Combes was named CEO of Sprint in early May when Marcelo Claure was bumped up to executive chairman of Sprint, as well as COO of its parent, SoftBank Group Corp., and CEO of SoftBank Group International.
“Combes joined Sprint in January to replace CFO Tarek Robbiati. Before joining Sprint, Combes was the former head of French cable company Altice. Prior to that position, Combes was the CEO of Alcatel-Lucent during the company’s sale to Nokia,” Mike Dano wrote at the time for Fierce Wireless.
But as anyone who has ever signed a contract on a too-good-to-be-true deal without reading the fine print knows, there’s always a caveat. Or two. Or three.
“Sprint’s $15 plan comes with a catch,” reports Fortune’s Monica Rodriquez. “While it covers unlimited calls, text, and 4G LTE data, the deal caps video streaming at a low 480 pixels. So, Netflix lovers may not be able to binge-watch their favorite shows from their smartphones anymore — at least with much screen clarity. Additionally, the $15 rate is probably going to be a little higher than marketed because the promotional price is calculated without adding any of the usual taxes and fees.

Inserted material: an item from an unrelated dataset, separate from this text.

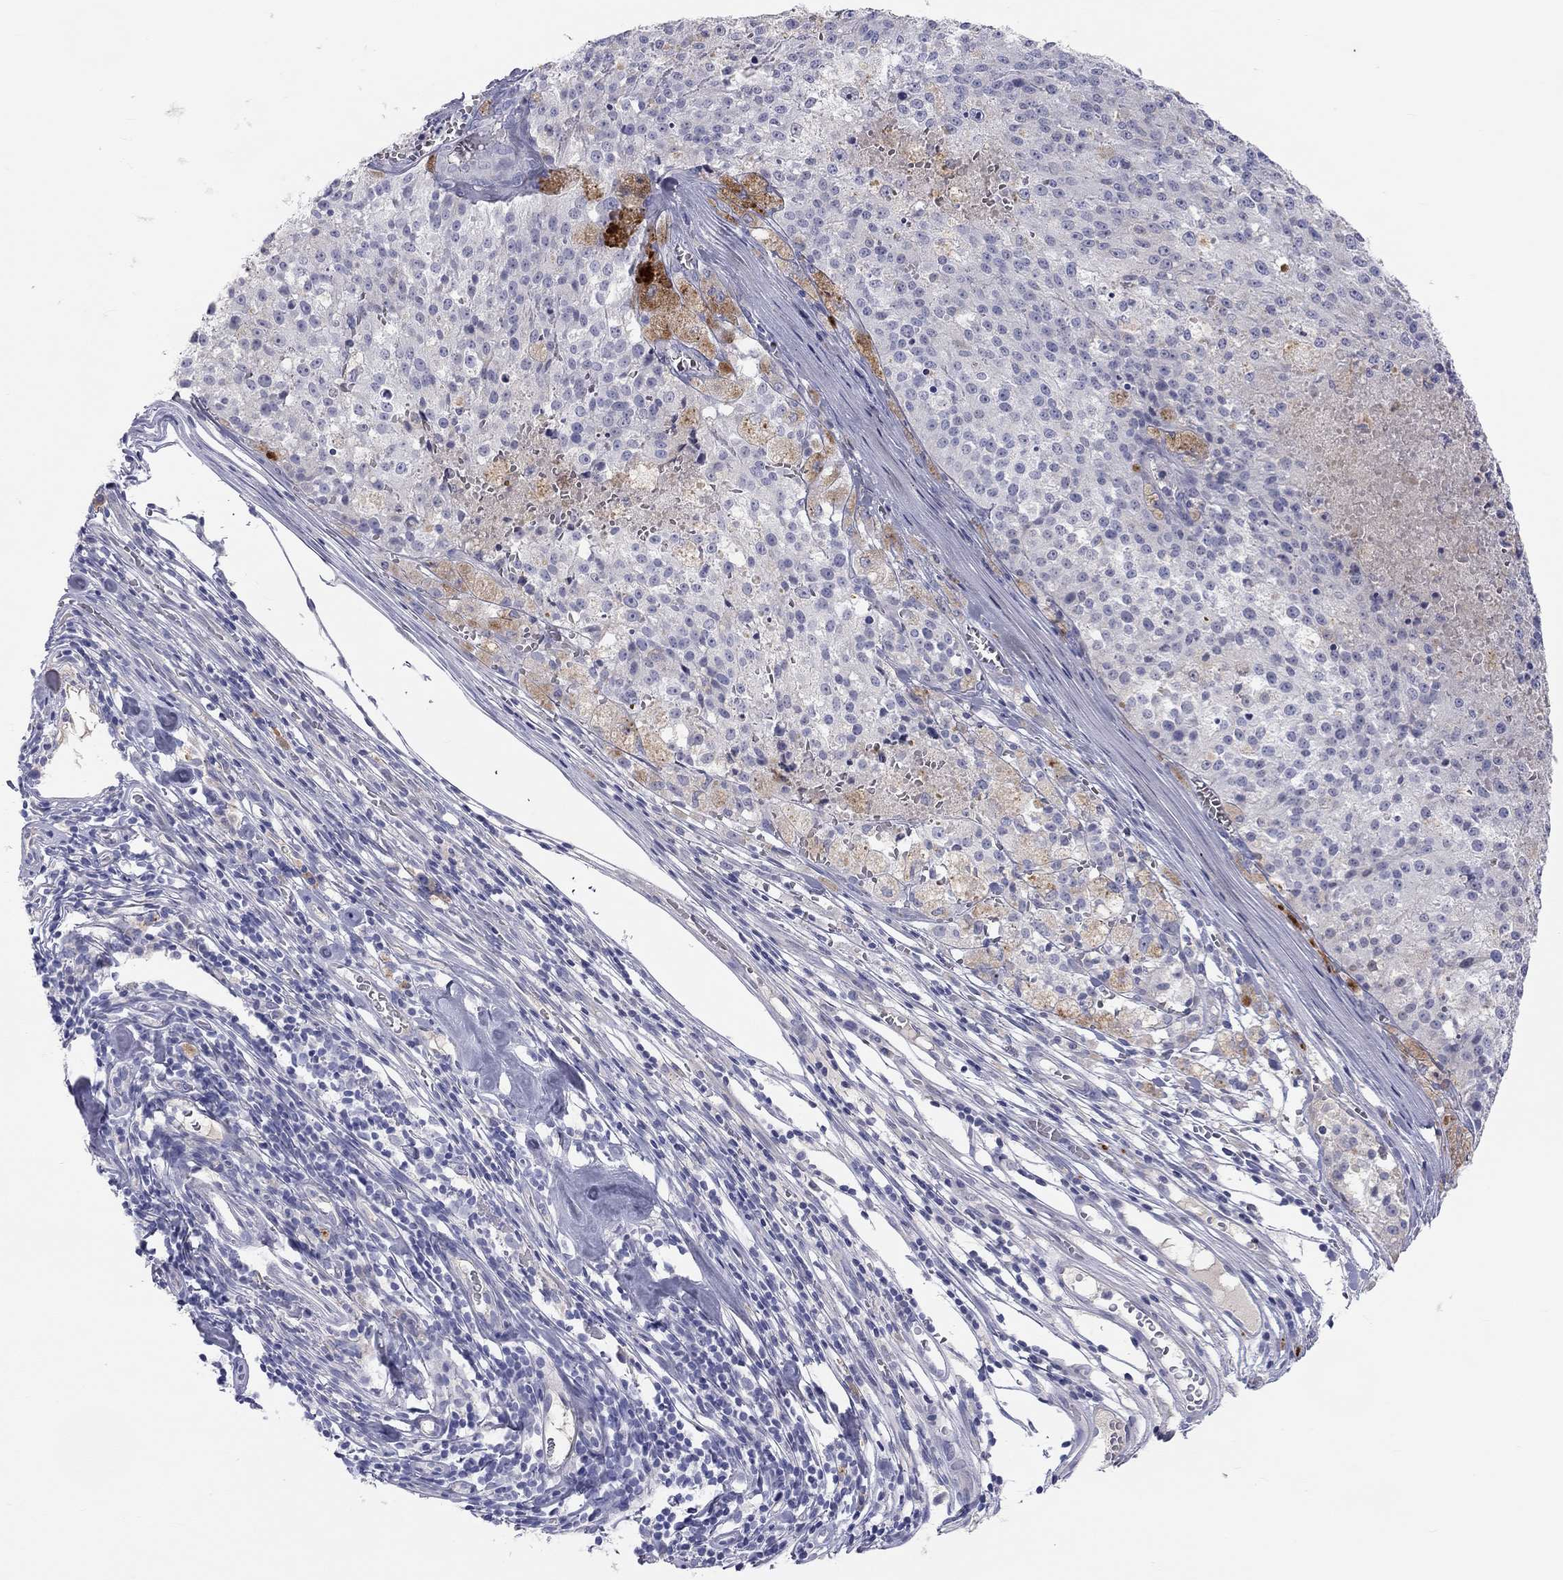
{"staining": {"intensity": "negative", "quantity": "none", "location": "none"}, "tissue": "melanoma", "cell_type": "Tumor cells", "image_type": "cancer", "snomed": [{"axis": "morphology", "description": "Malignant melanoma, Metastatic site"}, {"axis": "topography", "description": "Lymph node"}], "caption": "There is no significant staining in tumor cells of melanoma.", "gene": "ST7L", "patient": {"sex": "female", "age": 64}}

“Perhaps it’s most notable drawback is that the plan requires a new line port, meaning customers must bring their number from another carrier.”

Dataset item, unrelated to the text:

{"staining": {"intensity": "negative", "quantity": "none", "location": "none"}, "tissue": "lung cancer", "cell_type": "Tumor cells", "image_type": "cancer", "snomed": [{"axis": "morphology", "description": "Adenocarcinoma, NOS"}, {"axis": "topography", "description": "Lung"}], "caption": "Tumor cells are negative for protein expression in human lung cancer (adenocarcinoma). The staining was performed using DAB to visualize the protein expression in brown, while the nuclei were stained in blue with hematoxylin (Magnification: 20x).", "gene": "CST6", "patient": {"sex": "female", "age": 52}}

Sprint’s Samson tells CNET’s Cheng that the deal “wouldn't work financially if offered as a regular plan, and said the low price was designed to nudge people who have hesitated to switch to Sprint. This is less an engine for customer growth and more a way to build word-of-mouth buzz for Sprint.”
“There is an audience out there waiting for a reason to give Sprint a try,” Samson says. “We believe this is a compelling reason.”
“We surveyed the competition. Nothing comes close,” reads the hed over Jefferson Graham’s piece for USA Today. Before surveying some other enticing deals from smaller carriers such as FreedomPop, TextNow and MintMobile, Graham points out another caveat. “There are limitations, namely that it’s on the Sprint network, which is historically weaker than competitors — one reason that Sprint and No. 3 carrier T-Mobile have proposed merging.”
But, in the end, the price is right. Virgin Mobile, for example, has a $1 monthly plan for unlimited talk, text and data. But after six months, it jumps to $50 monthly. “A year's service would cost you just over $300, a good deal more than 12 months with Sprint at $180,” Graham writes.
Meanwhile, the Department of Justice is examining how the proposed merger between T-Mobile Sprint could affect prices for those smaller operators, two people familiar with the matter tell Reuters’ Shiela Dang. The DOJ “has been speaking with small wireless operators that buy access to the major wireless networks at wholesale rates, and is seeking their opinions about the merger,” she writes.
“A merger between T-Mobile and Sprint without any concessions would be bad for consumers, businesses and the country,” Peter Adderton, founder and former CEO of Boost Mobile USA, which was acquired by Sprint, tells Dang. Adderton, who is no longer affiliated with Boost Mobile’s business in the U.S., “said it was ‘encouraging’ to see the Justice Department reach out to learn about how the merger could affect businesses and consumers.”